In the above example, the associated function, del_message_field, deletes the message field from the ingested data.
For more details, see the Functions Guide. - For a Condition node: In the Associate Condition form, add one or more conditions to refine the data. Select the field name from the drop-down menu.
-
Click Save to confirm the transform node.
Step 5: Edit the Destination node
- Drag a Stream node into the editor.
- Click the edit icon in the destination Stream node.
-
In the Associate Stream form:
- From the Stream Name drop-down, select an existing stream or toggle Create New Stream to create a new destination stream.
- Select the Stream Type.
-
Click Save to confirm the destination node.

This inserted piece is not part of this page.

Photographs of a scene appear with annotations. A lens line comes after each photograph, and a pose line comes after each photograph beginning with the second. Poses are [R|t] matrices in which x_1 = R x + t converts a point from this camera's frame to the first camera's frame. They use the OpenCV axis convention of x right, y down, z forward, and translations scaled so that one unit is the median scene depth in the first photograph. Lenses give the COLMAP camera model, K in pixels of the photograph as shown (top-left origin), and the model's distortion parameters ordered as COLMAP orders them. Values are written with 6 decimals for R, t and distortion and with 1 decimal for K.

Step 6: Connect the Source, Transform, and Destination nodes to complete the data flow order
- Use the remove icon (
) to remove any incorrect connection.
- Use the connection icon (
) to build a connection between two nodes.
Step 7: Save the pipeline
After you click Save, it gets activated automatically. Learn how to manage pipelines.
Use the Pipeline
Prerequisite
Ensure that the pipeline is active.
Step 1: Ingest Data
Use curl
or other data ingestion options in OpenObserve.
Example: Ingesting new data from the k8slog_json.json file into the k8s_logs stream, which is under the default organization:
curl http://localhost:5080/api/default/k8s_logs/_json -i -u 'root@example.com:Complexpass#123' --data-binary "@k8slog_json.json"
Step 2: Execute Pipeline
- For real-time pipelines: As soon as you ingest data into the source stream, the pipeline gets executed, and starts fetching and processing the data in real time.

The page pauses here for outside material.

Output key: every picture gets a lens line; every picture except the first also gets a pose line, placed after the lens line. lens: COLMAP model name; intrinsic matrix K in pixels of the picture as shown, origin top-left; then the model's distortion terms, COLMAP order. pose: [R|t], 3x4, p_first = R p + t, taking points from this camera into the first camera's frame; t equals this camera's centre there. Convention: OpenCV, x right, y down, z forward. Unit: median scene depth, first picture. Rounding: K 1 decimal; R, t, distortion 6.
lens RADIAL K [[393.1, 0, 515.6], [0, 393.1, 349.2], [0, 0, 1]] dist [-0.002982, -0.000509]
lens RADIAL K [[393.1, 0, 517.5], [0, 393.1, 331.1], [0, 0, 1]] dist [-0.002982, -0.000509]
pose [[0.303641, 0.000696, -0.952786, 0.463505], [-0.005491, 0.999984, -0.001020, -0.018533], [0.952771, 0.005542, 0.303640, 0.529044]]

- For scheduled pipelines: The pipeline executes according to its predefined schedule, fetching and processing data from the source stream at the specified intervals.
Step 3: Verify Output
- Click Streams in the navigation panel.
- Select the destination stream and click the Stream Details icon to verify that the transformed data is present.
Your pipeline has successfully transformed the ingested data and sent them to the destination stream.
Example of a Complex Pipeline
The above example illustrates a basic pipeline setup. However, pipelines can become more complex depending on speficic requirements, as shown in the example below:
Troubleshoot
-
Unable to view the field names while configuring Transform Condition node?
Verify if the source stream is functioning:
a. In the navigation panel, select Streams.
b. Select the desired stream and check if the Records and Ingested data fields are populated. -
No data in destination stream?
- Ensure the pipeline is active.
- Check the Transform node for errors.
-
No data in the stream where the data is being ingested?
When you select a source stream in the pipeline, OpenObserve automatically assigns a default destination stream that connects to the same source stream. To ensure the data remains in the source stream, do not remove this default connection.
If you need to transform data, add new Transform and Destination nodes as required. This ensures that the transformed data flows to the new destination.